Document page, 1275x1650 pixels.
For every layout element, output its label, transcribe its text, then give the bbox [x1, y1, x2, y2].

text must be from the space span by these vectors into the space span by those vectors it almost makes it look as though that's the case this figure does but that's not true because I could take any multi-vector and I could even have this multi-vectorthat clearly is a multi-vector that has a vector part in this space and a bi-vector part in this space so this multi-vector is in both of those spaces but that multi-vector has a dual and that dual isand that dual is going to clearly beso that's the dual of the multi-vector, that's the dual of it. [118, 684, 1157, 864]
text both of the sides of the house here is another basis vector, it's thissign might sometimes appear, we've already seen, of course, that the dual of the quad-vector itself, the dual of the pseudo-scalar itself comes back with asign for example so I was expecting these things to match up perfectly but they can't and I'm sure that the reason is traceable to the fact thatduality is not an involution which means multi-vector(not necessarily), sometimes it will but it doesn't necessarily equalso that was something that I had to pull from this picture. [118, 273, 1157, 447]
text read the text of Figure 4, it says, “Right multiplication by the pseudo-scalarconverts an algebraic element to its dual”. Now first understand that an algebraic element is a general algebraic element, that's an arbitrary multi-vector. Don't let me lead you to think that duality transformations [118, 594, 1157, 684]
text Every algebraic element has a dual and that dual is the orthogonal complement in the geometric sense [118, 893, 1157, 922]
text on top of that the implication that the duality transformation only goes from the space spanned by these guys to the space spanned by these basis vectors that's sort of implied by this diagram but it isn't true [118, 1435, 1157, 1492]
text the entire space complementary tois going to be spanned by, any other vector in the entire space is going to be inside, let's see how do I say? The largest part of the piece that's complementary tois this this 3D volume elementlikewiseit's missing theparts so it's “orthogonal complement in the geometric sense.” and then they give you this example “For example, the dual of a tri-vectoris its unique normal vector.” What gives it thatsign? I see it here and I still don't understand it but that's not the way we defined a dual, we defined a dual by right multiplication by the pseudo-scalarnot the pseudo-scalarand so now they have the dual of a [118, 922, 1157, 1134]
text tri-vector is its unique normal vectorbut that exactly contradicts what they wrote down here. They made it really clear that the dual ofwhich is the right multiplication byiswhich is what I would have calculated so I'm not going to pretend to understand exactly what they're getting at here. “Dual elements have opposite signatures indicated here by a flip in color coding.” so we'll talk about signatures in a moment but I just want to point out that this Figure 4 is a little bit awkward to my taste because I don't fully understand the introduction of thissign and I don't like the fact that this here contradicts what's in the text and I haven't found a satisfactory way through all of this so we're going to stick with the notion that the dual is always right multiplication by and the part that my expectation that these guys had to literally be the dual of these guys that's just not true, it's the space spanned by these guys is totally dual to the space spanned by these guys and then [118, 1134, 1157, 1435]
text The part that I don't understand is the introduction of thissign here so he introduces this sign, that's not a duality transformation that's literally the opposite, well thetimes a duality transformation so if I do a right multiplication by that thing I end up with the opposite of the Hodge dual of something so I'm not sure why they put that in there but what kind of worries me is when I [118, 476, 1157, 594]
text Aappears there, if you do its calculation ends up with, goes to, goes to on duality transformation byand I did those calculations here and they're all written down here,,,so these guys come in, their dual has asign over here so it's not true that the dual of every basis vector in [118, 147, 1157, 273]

━━━━━━━━━━━━━━━━━━━━━━━━━━━━━━

§ **Given instruction**: Return every line of the records above unchanged, character for character.

§ **Problem solution**:
Document page, 1275x1650 pixels.
For every layout element, output its label, transcribe its text, then give the bbox [x1, y1, x2, y2].

text must be from the space span by these vectors into the space span by those vectors it almost makes it look as though that's the case this figure does but that's not true because I could take any multi-vector and I could even have this multi-vectorthat clearly is a multi-vector that has a vector part in this space and a bi-vector part in this space so this multi-vector is in both of those spaces but that multi-vector has a dual and that dual isand that dual is going to clearly beso that's the dual of the multi-vector, that's the dual of it. [118, 684, 1157, 864]
text both of the sides of the house here is another basis vector, it's thissign might sometimes appear, we've already seen, of course, that the dual of the quad-vector itself, the dual of the pseudo-scalar itself comes back with asign for example so I was expecting these things to match up perfectly but they can't and I'm sure that the reason is traceable to the fact thatduality is not an involution which means multi-vector(not necessarily), sometimes it will but it doesn't necessarily equalso that was something that I had to pull from this picture. [118, 273, 1157, 447]
text read the text of Figure 4, it says, “Right multiplication by the pseudo-scalarconverts an algebraic element to its dual”. Now first understand that an algebraic element is a general algebraic element, that's an arbitrary multi-vector. Don't let me lead you to think that duality transformations [118, 594, 1157, 684]
text Every algebraic element has a dual and that dual is the orthogonal complement in the geometric sense [118, 893, 1157, 922]
text on top of that the implication that the duality transformation only goes from the space spanned by these guys to the space spanned by these basis vectors that's sort of implied by this diagram but it isn't true [118, 1435, 1157, 1492]
text the entire space complementary tois going to be spanned by, any other vector in the entire space is going to be inside, let's see how do I say? The largest part of the piece that's complementary tois this this 3D volume elementlikewiseit's missing theparts so it's “orthogonal complement in the geometric sense.” and then they give you this example “For example, the dual of a tri-vectoris its unique normal vector.” What gives it thatsign? I see it here and I still don't understand it but that's not the way we defined a dual, we defined a dual by right multiplication by the pseudo-scalarnot the pseudo-scalarand so now they have the dual of a [118, 922, 1157, 1134]
text tri-vector is its unique normal vectorbut that exactly contradicts what they wrote down here. They made it really clear that the dual ofwhich is the right multiplication byiswhich is what I would have calculated so I'm not going to pretend to understand exactly what they're getting at here. “Dual elements have opposite signatures indicated here by a flip in color coding.” so we'll talk about signatures in a moment but I just want to point out that this Figure 4 is a little bit awkward to my taste because I don't fully understand the introduction of thissign and I don't like the fact that this here contradicts what's in the text and I haven't found a satisfactory way through all of this so we're going to stick with the notion that the dual is always right multiplication by and the part that my expectation that these guys had to literally be the dual of these guys that's just not true, it's the space spanned by these guys is totally dual to the space spanned by these guys and then [118, 1134, 1157, 1435]
text The part that I don't understand is the introduction of thissign here so he introduces this sign, that's not a duality transformation that's literally the opposite, well thetimes a duality transformation so if I do a right multiplication by that thing I end up with the opposite of the Hodge dual of something so I'm not sure why they put that in there but what kind of worries me is when I [118, 476, 1157, 594]
text Aappears there, if you do its calculation ends up with, goes to, goes to on duality transformation byand I did those calculations here and they're all written down here,,,so these guys come in, their dual has asign over here so it's not true that the dual of every basis vector in [118, 147, 1157, 273]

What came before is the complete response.